RUDDER: Return Decomposition for Delayed Rewards
Jose A. Arjona-Medina
and
Michael Gillhofer
and
Michael Widrich
and
Thomas Unterthiner
and
Sepp Hochreiter
arXiv e-Print archive - 2018 via Local arXiv
Keywords:
cs.LG, cs.AI, math.OC, stat.ML
First published: 2018/06/20 (6 years ago) Abstract: We propose a novel reinforcement learning approach for finite Markov decision
processes (MDPs) with delayed rewards. In this work, biases of temporal
difference (TD) estimates are proved to be corrected only exponentially slowly
in the number of delay steps. Furthermore, variances of Monte Carlo (MC)

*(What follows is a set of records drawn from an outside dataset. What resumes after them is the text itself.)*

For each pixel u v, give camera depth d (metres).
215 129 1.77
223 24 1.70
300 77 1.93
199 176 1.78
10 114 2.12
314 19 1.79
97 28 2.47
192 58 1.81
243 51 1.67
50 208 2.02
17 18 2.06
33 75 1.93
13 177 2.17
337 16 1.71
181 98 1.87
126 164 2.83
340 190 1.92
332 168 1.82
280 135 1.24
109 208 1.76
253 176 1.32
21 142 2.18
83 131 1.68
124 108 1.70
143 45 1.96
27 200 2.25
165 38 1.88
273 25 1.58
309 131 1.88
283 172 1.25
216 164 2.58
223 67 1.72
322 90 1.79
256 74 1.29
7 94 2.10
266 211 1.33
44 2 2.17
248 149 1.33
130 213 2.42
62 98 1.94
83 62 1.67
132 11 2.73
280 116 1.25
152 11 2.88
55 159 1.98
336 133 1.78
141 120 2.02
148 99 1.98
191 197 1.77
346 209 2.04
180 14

estimates are proved to increase the variance of other estimates, the number of
which can exponentially grow in the number of delay steps. We introduce RUDDER,
a return decomposition method, which creates a new MDP with same optimal
policies as the original MDP but with redistributed rewards that have largely
reduced delays. If the return decomposition is optimal, then the new MDP does
not have delayed rewards and TD estimates are unbiased. In this case, the
rewards track Q-values so that the future expected reward is always zero. We
experimentally confirm our theoretical results on bias and variance of TD and
MC estimates. On artificial tasks with different lengths of reward delays, we
show that RUDDER is exponentially faster than TD, MC, and MC Tree Search
(MCTS). RUDDER outperforms rainbow, A3C, DDQN, Distributional DQN, Dueling
DDQN, Noisy DQN, and Prioritized DDQN on the delayed reward Atari game Venture
in only a fraction of the learning time. RUDDER considerably improves the
state-of-the-art on the delayed reward Atari game Bowling in much less learning
time. Source code is available at https://github.com/ml-jku/baselines-rudder,
with demonstration videos at https://goo.gl/EQerZV.